Your goal:
Using the NBD dataplane thread below, explain in one to three sentences why the series implements methods for tracking a BDS's AioContext.

Passage:
- - - - - - -

Re: [Qemu-devel] [RFC 0/5] nbd: Adapt for dataplane

2014-06-05 Thread Max Reitz

On 03.06.2014 16:38, Stefan Hajnoczi wrote:

On Sat, May 31, 2014 at 08:43:07PM +0200, Max Reitz wrote:

For the NBD server to work with dataplane, it needs to correctly access
the exported BDS. It makes the most sense to run both in the same
AioContext, therefore this series implements methods for tracking a
BDS's AioContext and makes NBD make use of this for keeping the clients
connected to that BDS in the same AioContext.

- - - - - - -

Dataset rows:
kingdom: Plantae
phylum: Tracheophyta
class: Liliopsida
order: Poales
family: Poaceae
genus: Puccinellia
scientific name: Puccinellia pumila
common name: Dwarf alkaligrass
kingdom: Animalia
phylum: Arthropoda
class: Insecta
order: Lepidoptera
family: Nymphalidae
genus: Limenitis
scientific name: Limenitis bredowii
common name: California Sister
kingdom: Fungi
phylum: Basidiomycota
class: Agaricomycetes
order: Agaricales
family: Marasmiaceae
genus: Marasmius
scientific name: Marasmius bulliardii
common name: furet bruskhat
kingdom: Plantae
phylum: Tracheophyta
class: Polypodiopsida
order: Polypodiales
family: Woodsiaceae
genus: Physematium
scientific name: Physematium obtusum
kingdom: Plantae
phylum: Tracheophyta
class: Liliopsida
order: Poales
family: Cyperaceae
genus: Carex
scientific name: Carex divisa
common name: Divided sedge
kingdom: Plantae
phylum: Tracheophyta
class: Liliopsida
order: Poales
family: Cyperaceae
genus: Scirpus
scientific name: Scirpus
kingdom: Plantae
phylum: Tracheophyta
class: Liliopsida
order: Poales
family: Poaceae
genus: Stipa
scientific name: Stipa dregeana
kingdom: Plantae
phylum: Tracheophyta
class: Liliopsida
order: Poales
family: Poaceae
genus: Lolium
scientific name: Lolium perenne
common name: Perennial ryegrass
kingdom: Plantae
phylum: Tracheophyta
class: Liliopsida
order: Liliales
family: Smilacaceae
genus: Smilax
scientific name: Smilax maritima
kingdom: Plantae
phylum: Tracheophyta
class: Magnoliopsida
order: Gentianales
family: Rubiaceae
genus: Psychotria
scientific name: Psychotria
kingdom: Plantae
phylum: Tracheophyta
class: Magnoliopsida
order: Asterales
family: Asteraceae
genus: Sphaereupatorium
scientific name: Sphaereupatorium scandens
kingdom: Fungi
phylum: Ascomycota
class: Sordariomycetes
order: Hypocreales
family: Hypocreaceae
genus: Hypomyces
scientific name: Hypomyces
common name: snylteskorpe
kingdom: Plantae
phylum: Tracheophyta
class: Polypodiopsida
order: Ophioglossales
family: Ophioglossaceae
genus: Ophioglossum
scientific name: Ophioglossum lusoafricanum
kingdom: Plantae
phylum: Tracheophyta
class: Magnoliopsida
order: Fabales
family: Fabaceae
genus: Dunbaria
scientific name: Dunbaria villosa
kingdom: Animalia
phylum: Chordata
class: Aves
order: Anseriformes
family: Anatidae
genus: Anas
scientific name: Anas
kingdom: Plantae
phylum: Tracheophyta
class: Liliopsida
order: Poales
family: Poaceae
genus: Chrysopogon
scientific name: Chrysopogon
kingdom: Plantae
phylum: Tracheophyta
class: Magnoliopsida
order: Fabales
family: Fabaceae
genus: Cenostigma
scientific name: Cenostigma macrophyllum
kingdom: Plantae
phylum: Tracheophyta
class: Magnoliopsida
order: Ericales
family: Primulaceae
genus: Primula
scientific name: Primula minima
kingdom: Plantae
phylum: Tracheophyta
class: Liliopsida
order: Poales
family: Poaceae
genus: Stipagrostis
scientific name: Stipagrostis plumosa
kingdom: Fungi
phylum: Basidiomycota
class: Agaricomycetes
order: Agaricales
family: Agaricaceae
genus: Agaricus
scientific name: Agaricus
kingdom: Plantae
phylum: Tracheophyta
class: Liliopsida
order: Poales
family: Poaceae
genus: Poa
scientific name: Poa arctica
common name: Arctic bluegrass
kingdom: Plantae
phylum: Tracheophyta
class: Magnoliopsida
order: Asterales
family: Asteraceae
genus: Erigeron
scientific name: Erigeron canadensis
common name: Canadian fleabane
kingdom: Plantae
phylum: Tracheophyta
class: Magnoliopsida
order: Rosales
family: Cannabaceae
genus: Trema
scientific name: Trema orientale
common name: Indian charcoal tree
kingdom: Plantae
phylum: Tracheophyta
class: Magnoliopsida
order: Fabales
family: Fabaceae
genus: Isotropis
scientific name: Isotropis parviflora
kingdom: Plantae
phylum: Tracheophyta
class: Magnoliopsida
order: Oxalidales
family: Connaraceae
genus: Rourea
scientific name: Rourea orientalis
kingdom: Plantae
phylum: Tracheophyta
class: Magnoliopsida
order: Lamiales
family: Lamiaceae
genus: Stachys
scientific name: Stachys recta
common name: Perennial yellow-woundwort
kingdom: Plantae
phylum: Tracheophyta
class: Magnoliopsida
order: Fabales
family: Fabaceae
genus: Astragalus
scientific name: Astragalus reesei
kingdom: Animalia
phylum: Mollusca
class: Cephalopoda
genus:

- - - - - - -

Exercise response:
For the NBD server to work with dataplane, it has to access the exported BDS correctly, and the best way to do that is to run both in the same AioContext. Tracking a BDS's AioContext lets NBD keep the clients connected to that BDS in the same AioContext.